== EXERCISE DATA ==
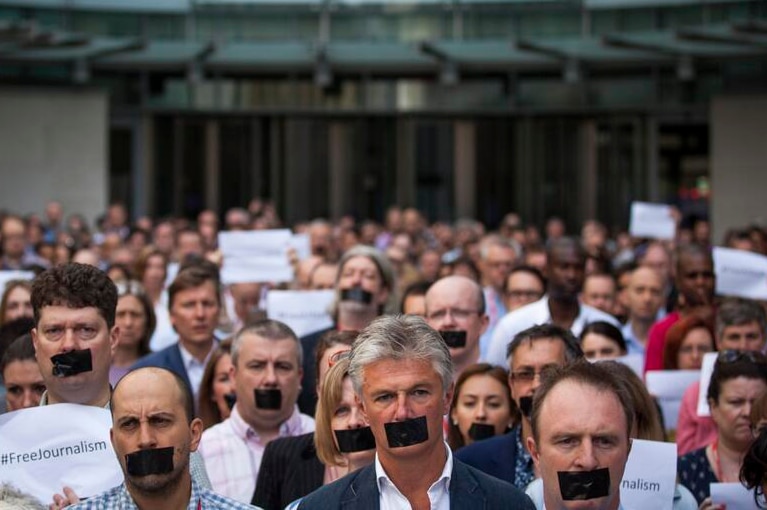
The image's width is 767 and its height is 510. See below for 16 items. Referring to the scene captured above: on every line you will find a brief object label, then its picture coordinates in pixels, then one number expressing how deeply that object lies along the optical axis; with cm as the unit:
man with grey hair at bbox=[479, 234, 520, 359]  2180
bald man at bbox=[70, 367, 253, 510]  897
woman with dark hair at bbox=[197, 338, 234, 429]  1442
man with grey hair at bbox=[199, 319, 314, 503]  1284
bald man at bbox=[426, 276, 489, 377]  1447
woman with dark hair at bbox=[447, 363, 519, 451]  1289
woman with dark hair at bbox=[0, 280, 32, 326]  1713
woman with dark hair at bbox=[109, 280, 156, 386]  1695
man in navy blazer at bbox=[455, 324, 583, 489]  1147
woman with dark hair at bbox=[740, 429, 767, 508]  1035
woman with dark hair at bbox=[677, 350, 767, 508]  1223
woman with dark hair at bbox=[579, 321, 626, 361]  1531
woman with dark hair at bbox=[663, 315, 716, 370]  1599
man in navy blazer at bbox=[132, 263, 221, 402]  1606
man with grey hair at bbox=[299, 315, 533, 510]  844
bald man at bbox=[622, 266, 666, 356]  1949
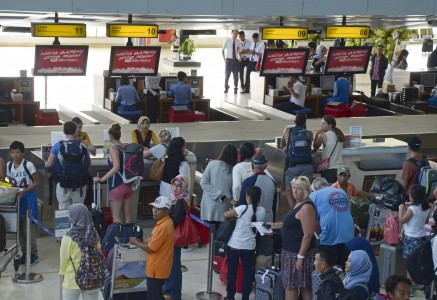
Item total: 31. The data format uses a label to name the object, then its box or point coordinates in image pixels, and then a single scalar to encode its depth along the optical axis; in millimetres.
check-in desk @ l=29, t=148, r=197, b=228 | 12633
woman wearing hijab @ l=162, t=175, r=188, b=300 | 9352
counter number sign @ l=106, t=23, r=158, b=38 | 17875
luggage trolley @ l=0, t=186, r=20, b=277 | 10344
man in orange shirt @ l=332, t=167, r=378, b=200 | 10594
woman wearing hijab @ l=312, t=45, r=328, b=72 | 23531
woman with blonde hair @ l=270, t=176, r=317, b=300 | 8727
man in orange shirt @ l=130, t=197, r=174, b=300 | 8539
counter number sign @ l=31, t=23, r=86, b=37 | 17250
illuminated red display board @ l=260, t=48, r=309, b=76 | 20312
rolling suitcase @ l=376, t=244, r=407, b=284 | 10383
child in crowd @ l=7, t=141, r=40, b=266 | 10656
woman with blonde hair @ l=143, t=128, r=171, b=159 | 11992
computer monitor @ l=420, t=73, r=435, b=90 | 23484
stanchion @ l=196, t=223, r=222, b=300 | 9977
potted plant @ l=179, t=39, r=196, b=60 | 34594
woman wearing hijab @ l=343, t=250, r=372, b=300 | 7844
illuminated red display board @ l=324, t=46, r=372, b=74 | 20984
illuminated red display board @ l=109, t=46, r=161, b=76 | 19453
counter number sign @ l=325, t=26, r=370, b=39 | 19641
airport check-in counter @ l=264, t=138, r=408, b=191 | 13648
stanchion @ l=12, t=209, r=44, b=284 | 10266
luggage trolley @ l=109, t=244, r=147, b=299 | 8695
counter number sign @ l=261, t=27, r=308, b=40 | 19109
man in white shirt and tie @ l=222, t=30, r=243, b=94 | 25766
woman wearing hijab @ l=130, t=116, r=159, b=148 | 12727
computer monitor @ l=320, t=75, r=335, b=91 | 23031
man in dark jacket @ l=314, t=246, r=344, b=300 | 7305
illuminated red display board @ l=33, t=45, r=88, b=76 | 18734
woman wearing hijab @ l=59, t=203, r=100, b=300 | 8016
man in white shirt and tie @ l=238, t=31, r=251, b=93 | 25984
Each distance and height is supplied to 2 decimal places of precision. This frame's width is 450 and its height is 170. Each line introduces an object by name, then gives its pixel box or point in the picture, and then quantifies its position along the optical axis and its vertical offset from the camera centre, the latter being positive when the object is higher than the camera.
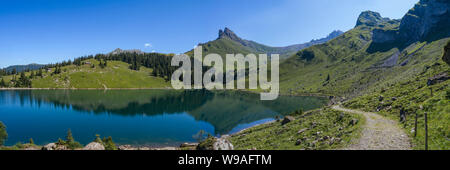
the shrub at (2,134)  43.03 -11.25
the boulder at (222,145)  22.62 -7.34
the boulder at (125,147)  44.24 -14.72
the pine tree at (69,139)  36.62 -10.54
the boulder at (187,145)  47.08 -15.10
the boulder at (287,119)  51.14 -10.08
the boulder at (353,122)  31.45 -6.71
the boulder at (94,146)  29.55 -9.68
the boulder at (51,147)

== WORK REQUIRED ==
Number of lines above with the word "illuminated": supply it alone.

== SOLUTION ==
4